▸ **WORK INSTRUCTION**
Copy every line in the listing that contains "Point".

▸ **DATA FOR THIS EXERCISE**

Content starts

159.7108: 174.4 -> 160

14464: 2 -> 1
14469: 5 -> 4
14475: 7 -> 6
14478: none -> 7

Content ends
Content starts

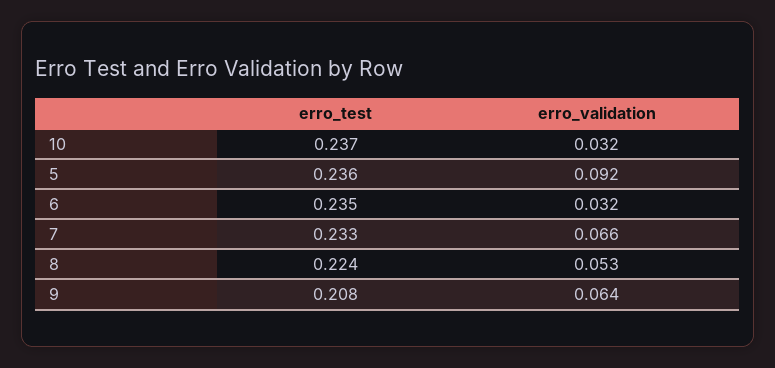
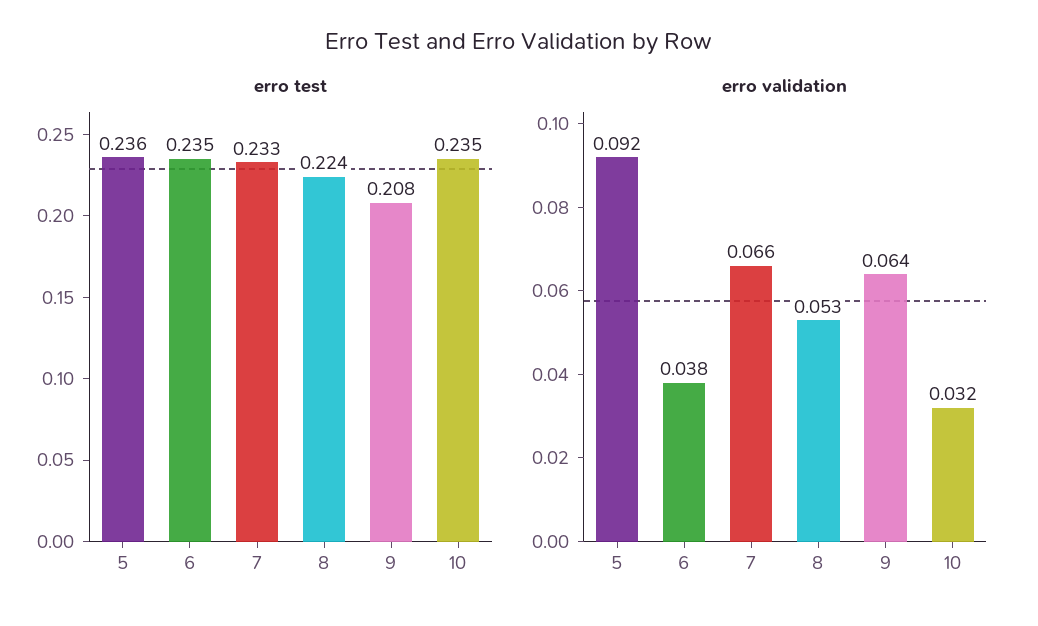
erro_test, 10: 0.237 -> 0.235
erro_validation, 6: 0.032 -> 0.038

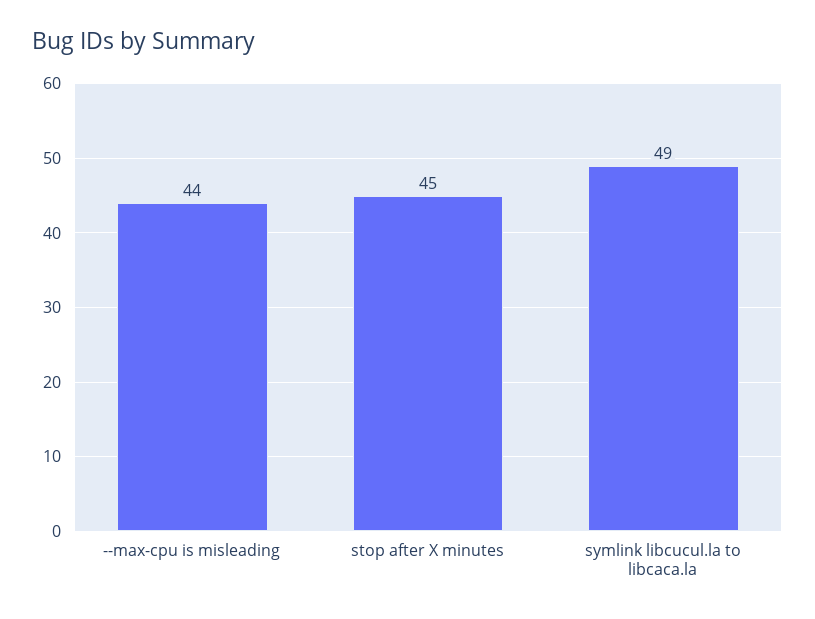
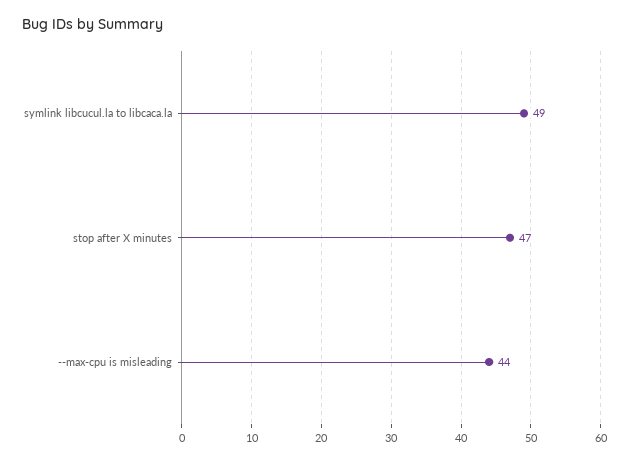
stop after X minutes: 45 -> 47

Content ends
Content starts

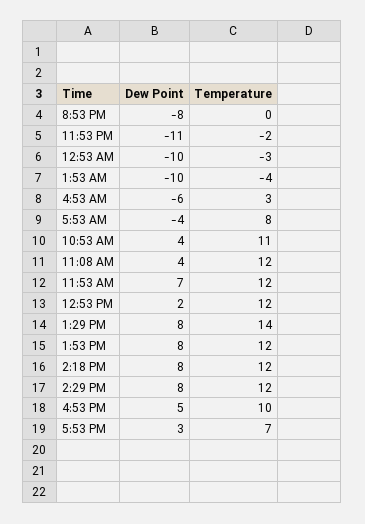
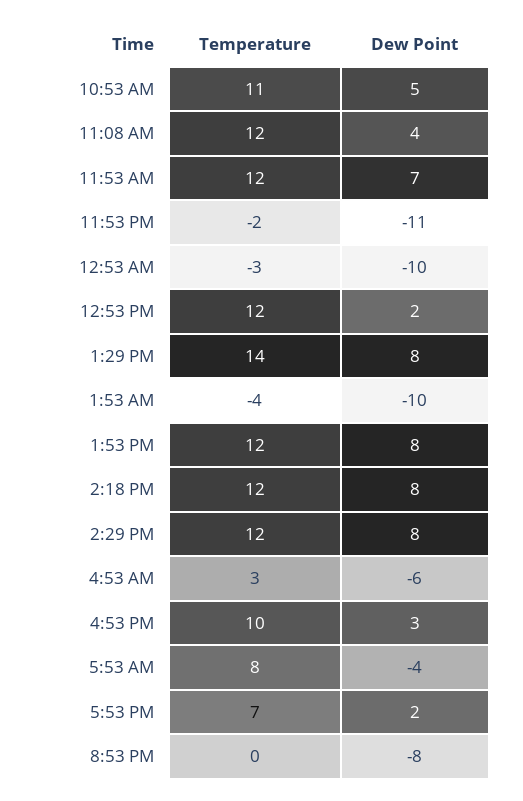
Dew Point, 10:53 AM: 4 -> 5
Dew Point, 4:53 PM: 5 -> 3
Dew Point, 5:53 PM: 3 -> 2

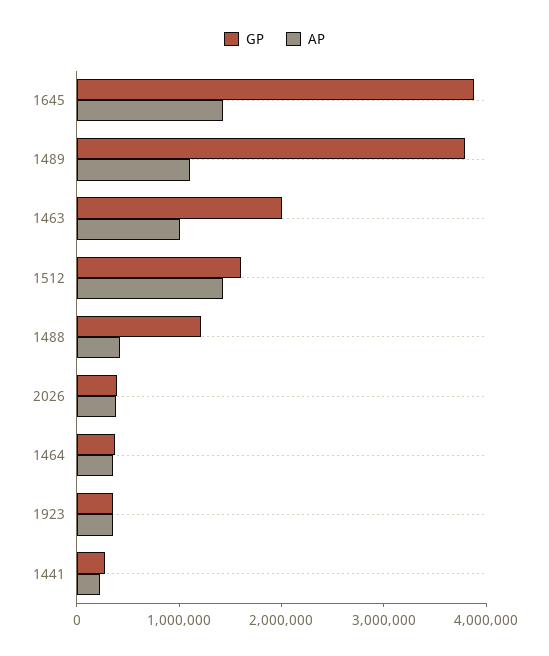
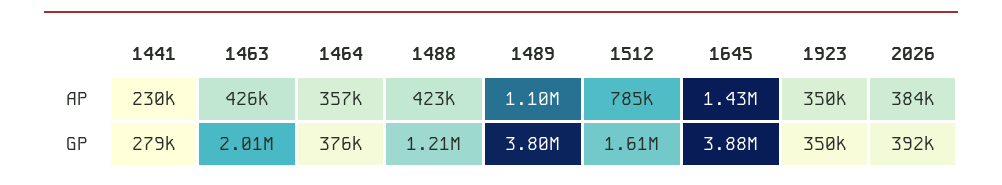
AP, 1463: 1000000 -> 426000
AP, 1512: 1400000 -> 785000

Content ends

▸ **YOUR SOLUTION**
Dew Point, 10:53 AM: 4 -> 5
Dew Point, 4:53 PM: 5 -> 3
Dew Point, 5:53 PM: 3 -> 2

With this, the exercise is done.